_YOUR OBJECTIVE_
Lines where the string "Portfolio" appears are to be copied from the entries below.

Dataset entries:
———
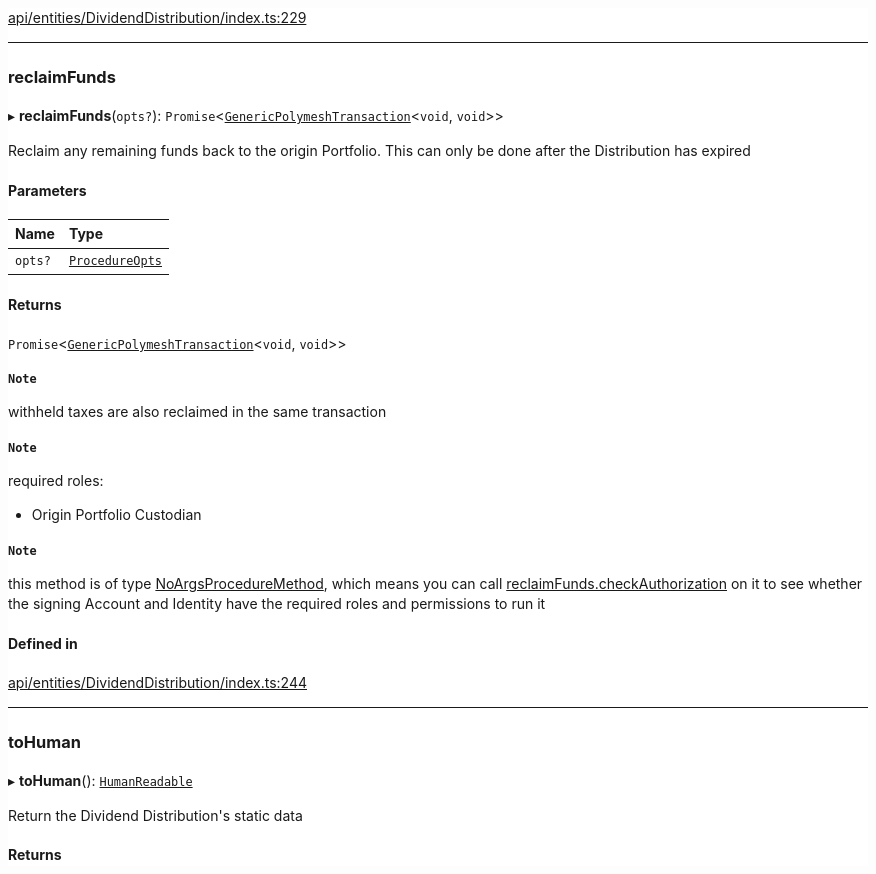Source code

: [api/entities/DividendDistribution/index.ts:229](https://github.com/PolymeshAssociation/polymesh-sdk/blob/2d3ac2aea/src/api/entities/DividendDistribution/index.ts#L229)

---

### reclaimFunds

▸ **reclaimFunds**(`opts?`): `Promise`\<[`GenericPolymeshTransaction`](../../../../modules/Types/Types.md#genericpolymeshtransaction)\<`void`, `void`\>\>

Reclaim any remaining funds back to the origin Portfolio. This can only be done after the Distribution has expired

#### Parameters

| Name    | Type                                                                           |
| :------ | :----------------------------------------------------------------------------- |
| `opts?` | [`ProcedureOpts`](../../../../interfaces/Types/ProcedureOpts/ProcedureOpts.md) |

#### Returns

`Promise`\<[`GenericPolymeshTransaction`](../../../../modules/Types/Types.md#genericpolymeshtransaction)\<`void`, `void`\>\>

**`Note`**

withheld taxes are also reclaimed in the same transaction

**`Note`**

required roles:

- Origin Portfolio Custodian

**`Note`**

this method is of type [NoArgsProcedureMethod](../../../../interfaces/Types/NoArgsProcedureMethod/NoArgsProcedureMethod.md), which means you can call [reclaimFunds.checkAuthorization](../../../../interfaces/Types/NoArgsProcedureMethod/NoArgsProcedureMethod.md#checkauthorization)
on it to see whether the signing Account and Identity have the required roles and permissions to run it

#### Defined in

[api/entities/DividendDistribution/index.ts:244](https://github.com/PolymeshAssociation/polymesh-sdk/blob/2d3ac2aea/src/api/entities/DividendDistribution/index.ts#L244)

---

### toHuman

▸ **toHuman**(): [`HumanReadable`](../../../../interfaces/API/Entities/DividendDistribution/HumanReadable/HumanReadable.md)

Return the Dividend Distribution's static data

#### Returns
———
_SOLUTION FOR THIS EXERCISE_
Reclaim any remaining funds back to the origin Portfolio. This can only be done after the Distribution has expired
- Origin Portfolio Custodian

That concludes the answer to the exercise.